Instructions for the task: Revise the listing below from the line containing "How many segments does this pie chart have?" through the end of the listing, replacing "segments" with "slices" and changing nothing else. Return only those lines, without the pictures.

Data extract:
************
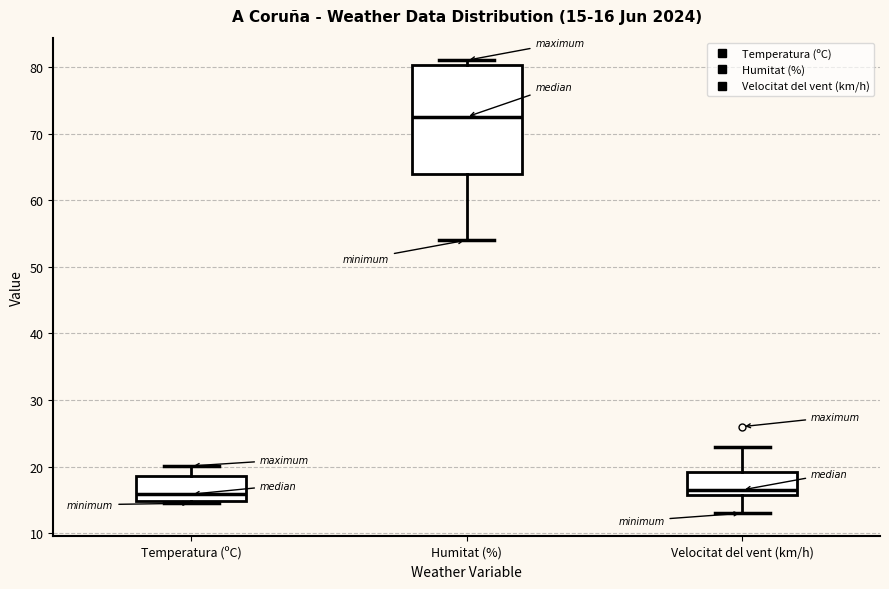

Which box is the tallest, from its lower edge to its upper edge?

Humitat (%)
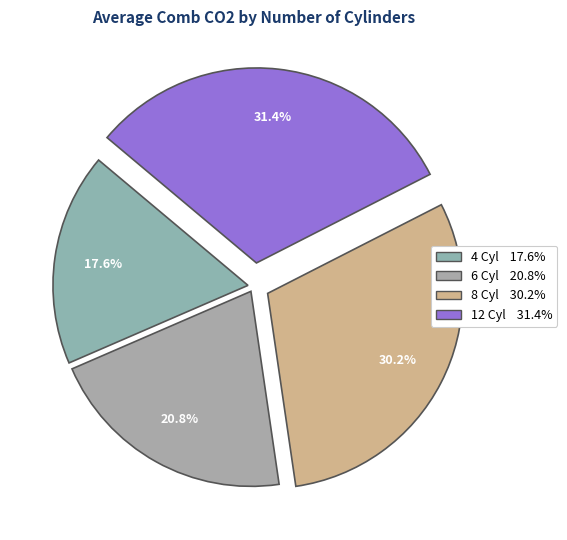

How many segments does this pie chart have?

4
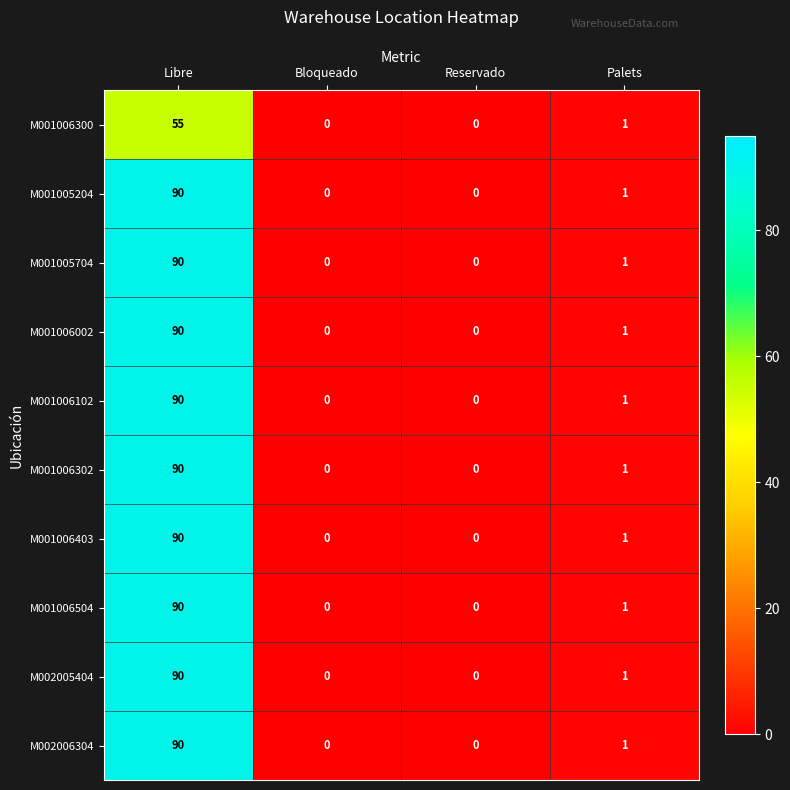

The value of M001006102 at Reservado is -32. True or false?

False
************
Your response:
How many slices does this pie chart have?

4

The value of M001006102 at Reservado is -32. True or false?

False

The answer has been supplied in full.